Saved data entries:
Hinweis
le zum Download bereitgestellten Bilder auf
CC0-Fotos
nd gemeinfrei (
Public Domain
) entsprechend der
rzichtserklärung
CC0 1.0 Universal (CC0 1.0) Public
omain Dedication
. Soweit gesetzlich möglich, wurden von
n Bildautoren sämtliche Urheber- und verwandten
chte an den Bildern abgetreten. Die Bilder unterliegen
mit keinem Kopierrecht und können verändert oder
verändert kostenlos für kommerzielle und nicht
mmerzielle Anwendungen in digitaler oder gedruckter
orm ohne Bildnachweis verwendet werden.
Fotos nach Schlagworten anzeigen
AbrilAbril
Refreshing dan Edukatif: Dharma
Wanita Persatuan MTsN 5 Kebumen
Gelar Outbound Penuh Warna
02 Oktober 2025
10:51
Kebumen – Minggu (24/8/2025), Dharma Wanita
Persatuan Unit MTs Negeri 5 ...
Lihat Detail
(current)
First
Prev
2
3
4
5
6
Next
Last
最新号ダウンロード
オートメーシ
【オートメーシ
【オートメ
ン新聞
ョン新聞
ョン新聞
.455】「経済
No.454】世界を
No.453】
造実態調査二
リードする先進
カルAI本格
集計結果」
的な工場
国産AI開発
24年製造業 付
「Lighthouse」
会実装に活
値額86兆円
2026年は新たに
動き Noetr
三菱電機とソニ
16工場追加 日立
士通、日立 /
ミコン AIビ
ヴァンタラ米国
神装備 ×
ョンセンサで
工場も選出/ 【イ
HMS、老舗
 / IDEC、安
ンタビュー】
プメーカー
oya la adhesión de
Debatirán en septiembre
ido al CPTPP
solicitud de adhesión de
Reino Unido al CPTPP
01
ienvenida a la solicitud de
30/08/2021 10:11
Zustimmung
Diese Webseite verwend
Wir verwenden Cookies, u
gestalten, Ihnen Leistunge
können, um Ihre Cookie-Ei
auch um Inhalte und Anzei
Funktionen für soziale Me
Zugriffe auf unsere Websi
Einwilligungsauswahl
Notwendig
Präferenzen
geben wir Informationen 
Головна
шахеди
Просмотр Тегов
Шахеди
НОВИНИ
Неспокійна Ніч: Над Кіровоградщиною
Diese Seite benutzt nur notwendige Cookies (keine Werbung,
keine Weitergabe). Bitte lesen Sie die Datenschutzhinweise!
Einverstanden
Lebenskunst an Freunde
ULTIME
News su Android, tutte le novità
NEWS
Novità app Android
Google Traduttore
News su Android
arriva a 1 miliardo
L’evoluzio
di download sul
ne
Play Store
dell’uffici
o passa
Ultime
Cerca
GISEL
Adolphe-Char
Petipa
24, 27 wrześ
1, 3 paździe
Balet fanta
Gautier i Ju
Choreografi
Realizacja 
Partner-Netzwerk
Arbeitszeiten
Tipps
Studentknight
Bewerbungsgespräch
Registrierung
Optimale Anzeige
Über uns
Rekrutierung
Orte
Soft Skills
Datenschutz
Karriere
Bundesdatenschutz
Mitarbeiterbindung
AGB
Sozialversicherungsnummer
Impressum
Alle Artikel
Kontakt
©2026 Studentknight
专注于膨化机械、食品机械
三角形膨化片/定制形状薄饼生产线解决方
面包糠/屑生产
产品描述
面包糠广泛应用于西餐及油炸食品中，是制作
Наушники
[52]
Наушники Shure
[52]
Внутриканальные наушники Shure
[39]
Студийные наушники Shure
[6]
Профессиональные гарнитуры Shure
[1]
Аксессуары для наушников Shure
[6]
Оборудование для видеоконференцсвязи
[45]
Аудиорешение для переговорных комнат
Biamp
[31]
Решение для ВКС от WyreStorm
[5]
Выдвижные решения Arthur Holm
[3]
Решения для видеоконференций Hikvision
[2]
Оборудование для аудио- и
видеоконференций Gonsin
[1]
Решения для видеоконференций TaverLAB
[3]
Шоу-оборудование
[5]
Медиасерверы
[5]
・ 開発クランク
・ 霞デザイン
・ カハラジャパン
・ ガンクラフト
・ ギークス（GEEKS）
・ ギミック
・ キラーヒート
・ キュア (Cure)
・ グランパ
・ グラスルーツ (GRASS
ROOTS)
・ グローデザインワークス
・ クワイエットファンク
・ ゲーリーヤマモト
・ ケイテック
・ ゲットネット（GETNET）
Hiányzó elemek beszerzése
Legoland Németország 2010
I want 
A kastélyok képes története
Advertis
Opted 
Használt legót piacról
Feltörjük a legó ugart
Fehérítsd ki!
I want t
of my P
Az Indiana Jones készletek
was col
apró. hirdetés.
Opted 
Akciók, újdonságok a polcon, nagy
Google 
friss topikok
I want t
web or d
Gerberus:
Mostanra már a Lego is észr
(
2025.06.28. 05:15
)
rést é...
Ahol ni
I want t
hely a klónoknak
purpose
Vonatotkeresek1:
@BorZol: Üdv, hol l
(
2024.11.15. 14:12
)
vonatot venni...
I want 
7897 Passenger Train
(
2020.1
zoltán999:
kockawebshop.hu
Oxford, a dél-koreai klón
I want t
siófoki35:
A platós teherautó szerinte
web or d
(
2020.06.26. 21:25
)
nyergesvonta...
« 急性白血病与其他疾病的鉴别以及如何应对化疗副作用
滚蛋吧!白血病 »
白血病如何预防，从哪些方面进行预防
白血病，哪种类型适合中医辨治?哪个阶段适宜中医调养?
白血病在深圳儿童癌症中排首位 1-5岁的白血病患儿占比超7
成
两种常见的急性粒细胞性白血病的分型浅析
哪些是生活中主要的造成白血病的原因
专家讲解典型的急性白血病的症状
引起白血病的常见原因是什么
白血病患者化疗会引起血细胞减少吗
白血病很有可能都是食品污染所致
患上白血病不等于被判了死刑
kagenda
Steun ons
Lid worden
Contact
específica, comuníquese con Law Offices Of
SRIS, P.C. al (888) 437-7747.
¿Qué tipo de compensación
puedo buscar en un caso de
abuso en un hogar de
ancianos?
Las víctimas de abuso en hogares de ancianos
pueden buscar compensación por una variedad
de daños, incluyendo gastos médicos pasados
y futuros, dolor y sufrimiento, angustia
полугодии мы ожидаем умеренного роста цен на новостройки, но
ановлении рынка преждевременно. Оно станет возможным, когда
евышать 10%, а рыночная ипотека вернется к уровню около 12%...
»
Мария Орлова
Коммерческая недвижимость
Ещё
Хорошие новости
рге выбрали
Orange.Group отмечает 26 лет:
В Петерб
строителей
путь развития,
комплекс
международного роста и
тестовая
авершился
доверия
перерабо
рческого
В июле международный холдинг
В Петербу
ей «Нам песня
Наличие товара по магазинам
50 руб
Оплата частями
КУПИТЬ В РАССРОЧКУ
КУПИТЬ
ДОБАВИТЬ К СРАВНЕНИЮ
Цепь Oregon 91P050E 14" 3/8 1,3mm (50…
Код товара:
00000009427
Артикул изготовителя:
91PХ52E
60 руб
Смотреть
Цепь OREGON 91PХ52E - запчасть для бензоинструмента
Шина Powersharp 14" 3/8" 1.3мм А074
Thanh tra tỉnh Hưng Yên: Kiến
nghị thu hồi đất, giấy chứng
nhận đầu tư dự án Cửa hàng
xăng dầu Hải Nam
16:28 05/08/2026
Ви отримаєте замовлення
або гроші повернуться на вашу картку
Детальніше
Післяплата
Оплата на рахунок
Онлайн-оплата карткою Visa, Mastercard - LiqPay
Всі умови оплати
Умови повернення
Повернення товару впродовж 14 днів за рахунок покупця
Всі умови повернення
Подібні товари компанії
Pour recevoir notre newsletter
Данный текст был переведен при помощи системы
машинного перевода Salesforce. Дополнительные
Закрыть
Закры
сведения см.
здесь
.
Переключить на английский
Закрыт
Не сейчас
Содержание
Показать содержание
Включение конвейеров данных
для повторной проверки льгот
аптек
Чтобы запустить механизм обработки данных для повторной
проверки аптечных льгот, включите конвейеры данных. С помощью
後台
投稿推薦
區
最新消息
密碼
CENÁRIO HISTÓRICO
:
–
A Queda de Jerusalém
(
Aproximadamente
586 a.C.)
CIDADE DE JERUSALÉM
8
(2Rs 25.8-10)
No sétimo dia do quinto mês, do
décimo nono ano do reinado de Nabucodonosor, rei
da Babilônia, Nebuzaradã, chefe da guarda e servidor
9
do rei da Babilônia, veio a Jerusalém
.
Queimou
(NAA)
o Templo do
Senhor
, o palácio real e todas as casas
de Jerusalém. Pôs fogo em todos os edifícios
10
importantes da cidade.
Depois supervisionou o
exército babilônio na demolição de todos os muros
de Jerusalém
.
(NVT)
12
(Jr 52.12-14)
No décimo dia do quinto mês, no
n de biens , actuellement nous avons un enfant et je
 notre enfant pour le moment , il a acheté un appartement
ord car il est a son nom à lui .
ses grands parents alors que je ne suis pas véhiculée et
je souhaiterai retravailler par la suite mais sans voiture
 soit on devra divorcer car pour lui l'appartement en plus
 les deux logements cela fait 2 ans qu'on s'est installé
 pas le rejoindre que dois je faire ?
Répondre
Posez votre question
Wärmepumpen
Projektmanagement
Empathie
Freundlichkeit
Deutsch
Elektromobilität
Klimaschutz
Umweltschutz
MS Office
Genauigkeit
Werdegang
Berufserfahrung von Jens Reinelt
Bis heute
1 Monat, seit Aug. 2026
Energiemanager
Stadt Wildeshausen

◆ **What the exercise asks**
Sift the data above for lines with "oder", then copy each one.

◆ **Written answer**
mit keinem Kopierrecht und können verändert oder
mmerzielle Anwendungen in digitaler oder gedruckter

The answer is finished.